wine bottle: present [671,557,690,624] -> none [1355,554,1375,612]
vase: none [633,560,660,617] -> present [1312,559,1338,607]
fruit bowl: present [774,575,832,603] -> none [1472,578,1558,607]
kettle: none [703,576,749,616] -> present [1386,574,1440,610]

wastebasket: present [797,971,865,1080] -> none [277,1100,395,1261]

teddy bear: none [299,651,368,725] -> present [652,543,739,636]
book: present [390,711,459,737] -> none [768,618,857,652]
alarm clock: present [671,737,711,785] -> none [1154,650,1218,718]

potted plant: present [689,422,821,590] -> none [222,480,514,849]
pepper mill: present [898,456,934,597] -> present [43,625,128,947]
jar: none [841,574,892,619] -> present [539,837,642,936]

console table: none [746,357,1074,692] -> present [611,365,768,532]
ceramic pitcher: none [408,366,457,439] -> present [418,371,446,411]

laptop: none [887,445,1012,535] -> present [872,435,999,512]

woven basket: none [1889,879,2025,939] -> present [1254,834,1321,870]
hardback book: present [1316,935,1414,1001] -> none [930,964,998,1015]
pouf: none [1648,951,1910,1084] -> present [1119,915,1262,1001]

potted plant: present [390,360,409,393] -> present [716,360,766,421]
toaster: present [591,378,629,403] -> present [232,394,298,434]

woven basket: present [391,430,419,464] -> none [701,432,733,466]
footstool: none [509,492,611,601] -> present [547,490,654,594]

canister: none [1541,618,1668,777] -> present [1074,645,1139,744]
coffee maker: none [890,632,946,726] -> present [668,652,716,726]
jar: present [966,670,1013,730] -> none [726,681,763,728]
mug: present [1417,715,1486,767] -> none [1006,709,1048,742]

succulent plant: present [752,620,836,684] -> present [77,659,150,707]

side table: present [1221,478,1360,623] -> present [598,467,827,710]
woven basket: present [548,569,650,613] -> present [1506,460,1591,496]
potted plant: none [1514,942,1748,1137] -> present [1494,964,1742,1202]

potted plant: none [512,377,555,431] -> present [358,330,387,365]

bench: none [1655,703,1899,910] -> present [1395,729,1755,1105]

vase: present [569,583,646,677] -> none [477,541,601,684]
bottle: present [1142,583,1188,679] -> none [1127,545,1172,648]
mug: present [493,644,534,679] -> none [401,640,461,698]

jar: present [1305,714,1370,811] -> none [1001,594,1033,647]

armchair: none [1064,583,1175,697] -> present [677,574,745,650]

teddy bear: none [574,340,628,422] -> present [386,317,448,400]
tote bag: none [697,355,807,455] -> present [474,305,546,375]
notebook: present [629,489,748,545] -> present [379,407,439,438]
☆ ☆ ☆ ☆
▶ [WHAT YOU NEED TO DO]:
Set down an exact copy of the entries above.

▶ [EXERCISE OUTPUT]:
wine bottle: present [671,557,690,624] -> none [1355,554,1375,612]
vase: none [633,560,660,617] -> present [1312,559,1338,607]
fruit bowl: present [774,575,832,603] -> none [1472,578,1558,607]
kettle: none [703,576,749,616] -> present [1386,574,1440,610]

wastebasket: present [797,971,865,1080] -> none [277,1100,395,1261]

teddy bear: none [299,651,368,725] -> present [652,543,739,636]
book: present [390,711,459,737] -> none [768,618,857,652]
alarm clock: present [671,737,711,785] -> none [1154,650,1218,718]

potted plant: present [689,422,821,590] -> none [222,480,514,849]
pepper mill: present [898,456,934,597] -> present [43,625,128,947]
jar: none [841,574,892,619] -> present [539,837,642,936]

console table: none [746,357,1074,692] -> present [611,365,768,532]
ceramic pitcher: none [408,366,457,439] -> present [418,371,446,411]

laptop: none [887,445,1012,535] -> present [872,435,999,512]

woven basket: none [1889,879,2025,939] -> present [1254,834,1321,870]
hardback book: present [1316,935,1414,1001] -> none [930,964,998,1015]
pouf: none [1648,951,1910,1084] -> present [1119,915,1262,1001]

potted plant: present [390,360,409,393] -> present [716,360,766,421]
toaster: present [591,378,629,403] -> present [232,394,298,434]

woven basket: present [391,430,419,464] -> none [701,432,733,466]
footstool: none [509,492,611,601] -> present [547,490,654,594]

canister: none [1541,618,1668,777] -> present [1074,645,1139,744]
coffee maker: none [890,632,946,726] -> present [668,652,716,726]
jar: present [966,670,1013,730] -> none [726,681,763,728]
mug: present [1417,715,1486,767] -> none [1006,709,1048,742]

succulent plant: present [752,620,836,684] -> present [77,659,150,707]

side table: present [1221,478,1360,623] -> present [598,467,827,710]
woven basket: present [548,569,650,613] -> present [1506,460,1591,496]
potted plant: none [1514,942,1748,1137] -> present [1494,964,1742,1202]

potted plant: none [512,377,555,431] -> present [358,330,387,365]

bench: none [1655,703,1899,910] -> present [1395,729,1755,1105]

vase: present [569,583,646,677] -> none [477,541,601,684]
bottle: present [1142,583,1188,679] -> none [1127,545,1172,648]
mug: present [493,644,534,679] -> none [401,640,461,698]

jar: present [1305,714,1370,811] -> none [1001,594,1033,647]

armchair: none [1064,583,1175,697] -> present [677,574,745,650]

teddy bear: none [574,340,628,422] -> present [386,317,448,400]
tote bag: none [697,355,807,455] -> present [474,305,546,375]
notebook: present [629,489,748,545] -> present [379,407,439,438]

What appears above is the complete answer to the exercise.